[Given records Boundary: Start]
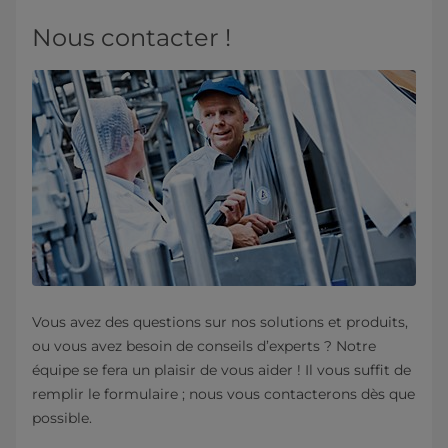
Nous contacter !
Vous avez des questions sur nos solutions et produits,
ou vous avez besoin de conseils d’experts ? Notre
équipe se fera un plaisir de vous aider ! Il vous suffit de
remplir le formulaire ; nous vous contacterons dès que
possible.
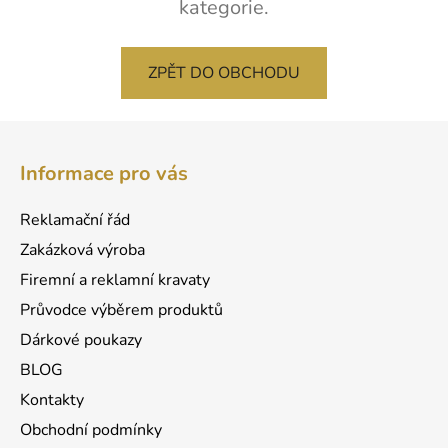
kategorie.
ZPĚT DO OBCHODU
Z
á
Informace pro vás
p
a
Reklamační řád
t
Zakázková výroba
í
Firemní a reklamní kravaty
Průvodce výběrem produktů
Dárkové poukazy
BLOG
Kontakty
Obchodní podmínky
[Given records Boundary: End]
[Given records Boundary: Start]
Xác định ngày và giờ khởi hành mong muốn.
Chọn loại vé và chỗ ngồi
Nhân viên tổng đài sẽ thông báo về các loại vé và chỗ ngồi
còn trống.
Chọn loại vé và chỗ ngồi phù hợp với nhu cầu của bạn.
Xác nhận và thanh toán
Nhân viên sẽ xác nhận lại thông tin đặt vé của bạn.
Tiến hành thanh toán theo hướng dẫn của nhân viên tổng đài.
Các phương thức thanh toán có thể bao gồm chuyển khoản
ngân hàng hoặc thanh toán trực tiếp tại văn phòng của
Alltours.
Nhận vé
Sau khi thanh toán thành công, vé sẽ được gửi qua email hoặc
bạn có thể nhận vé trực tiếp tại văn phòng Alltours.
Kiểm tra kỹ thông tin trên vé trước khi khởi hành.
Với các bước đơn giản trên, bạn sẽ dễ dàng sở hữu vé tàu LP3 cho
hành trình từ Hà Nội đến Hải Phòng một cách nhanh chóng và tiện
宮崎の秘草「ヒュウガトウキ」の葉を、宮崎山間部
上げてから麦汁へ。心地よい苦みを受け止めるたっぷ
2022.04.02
[Given records Boundary: End]
_Exercise_
Reproduce the listing above only between the lines holding "Nous contacter !" and "Obchodní podmínky", inclusive. Every line must match exactly, and pictures are dropped.

_Reply_
Nous contacter !
Vous avez des questions sur nos solutions et produits,
ou vous avez besoin de conseils d’experts ? Notre
équipe se fera un plaisir de vous aider ! Il vous suffit de
remplir le formulaire ; nous vous contacterons dès que
possible.
kategorie.
ZPĚT DO OBCHODU
Z
á
Informace pro vás
p
a
Reklamační řád
t
Zakázková výroba
í
Firemní a reklamní kravaty
Průvodce výběrem produktů
Dárkové poukazy
BLOG
Kontakty
Obchodní podmínky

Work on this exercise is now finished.